Os bicheiros também tentam impor no mundo digital o monopólio que exercem nas esquinas da cidade. Em uma troca de mensagens por celular, obtida pelo MP, um dos gerentes de Andrade alerta seu interlocutor, interessado em operar “apostas de futebol feitas em um site”, a não sediar a operação em regiões de influência do bicheiro: “Irmão, isso aí é uma coisa que é do homem, entendeu? Se for na área, não pode, entendeu? Ele proíbe mesmo”.
A disputa por esse mercado digital também foi o pano de fundo da execução do advogado Rodrigo Marinho Crespo, em fevereiro, no Centro do Rio. Para o MP, Crespo incomodou “interesses escusos de uma organização criminosa atuante” no ramo de bets ao comprar domínios de sites.
Já em Rondônia, a PF identificou em 2021 que o responsável por um site de apostas lavava dinheiro oriundo de remessas de maconha e cocaína para o CV em oito estados brasileiros.
Segundo a investigação, o dinheiro era injetado na bet Rondo Esportes, de Leandro Blumer, e depois saía em forma de “prêmios” pagos aos próprios integrantes da quadrilha. No auge da operação, a casa chegou a pagar quase R$ 13 milhões a apostadores em apenas uma semana.
Num dos casos, a PF rastreou pagamentos de R$ 1,1 milhão feitos à quadrilha por uma carga de 126 quilos de cocaína, interceptada a caminho de Minas Gerais. O dinheiro, segundo o inquérito, foi parar nas contas da Rondo Esportes, que já patrocinou um time de futebol e até abriu filial no Mato Grosso, antes de ser suspensa pela Justiça.
Blumer chegou a ser preso em 2021, mas hoje responde em liberdade.
Procurada, a defesa de Leonardo Herbas Camacho negou que ele esteja “envolvido em qualquer atividade ilegal” ou que seja integrante de “organização criminosa”. A defesa de Francisca Alves da Silva afirmou que ela “não possui nem jamais possuiu qualquer tipo de relação com quaisquer casas de apostas”. O advogado de Cintia Chaves afirmou que a Loteria Fort atua na legalidade e “não tem qualquer relação com a Fourbet” ou com facções. A defesa de Henrique não quis comentar o caso.

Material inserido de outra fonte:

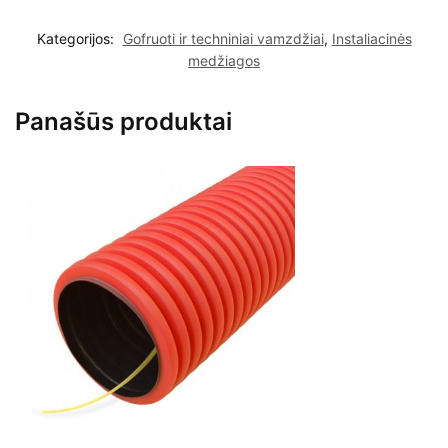
Kategorijos:
Gofruoti ir techniniai vamzdžiai
,
Instaliacinės
medžiagos
Panašūs produktai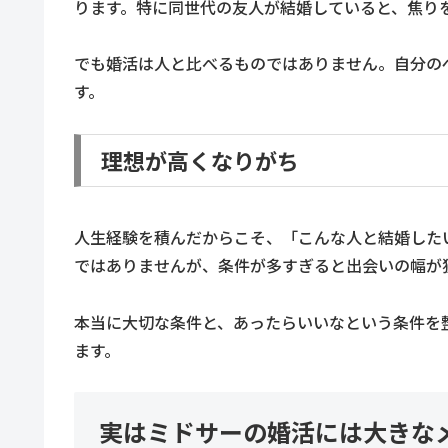
ります。特に同世代の友人が結婚していると、焦り
でも婚活は人と比べるものではありません。自分の
す。
理想が高くなりがち
人生経験を積んだからこそ、「こんな人と結婚した
ではありませんが、条件が多すぎると出会いの幅が
本当に大切な条件と、あったらいいなという条件を
ます。
実はミドサーの婚活には大きな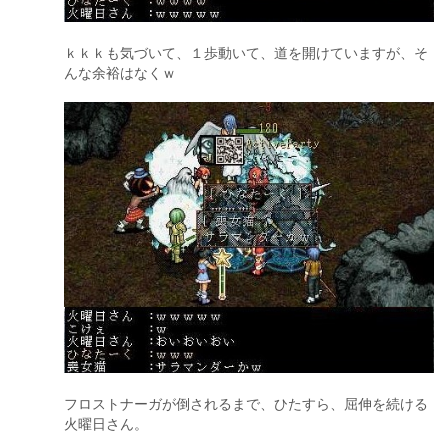
ｋｋｋも気づいて、１歩動いて、道を開けていますが、そ
んな余裕はなくｗ
フロストナーガが倒されるまで、ひたすら、屈伸を続ける
火曜日さん。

O advogado de Rogério Andrade não quis se manifestar. Nos processos em que responde, no entanto, ele nega todas as acusações feitas pelo MPRJ.
A defesa de Leandro Blumer afirmou que há “perfeita lisura das atividades” da Rondo Esportes, e disse que a denúncia é “equivocada e fruto do natural desconhecimento” sobre o mercado de bets. O GLOBO não conseguiu contato com as defesas dos demais citados.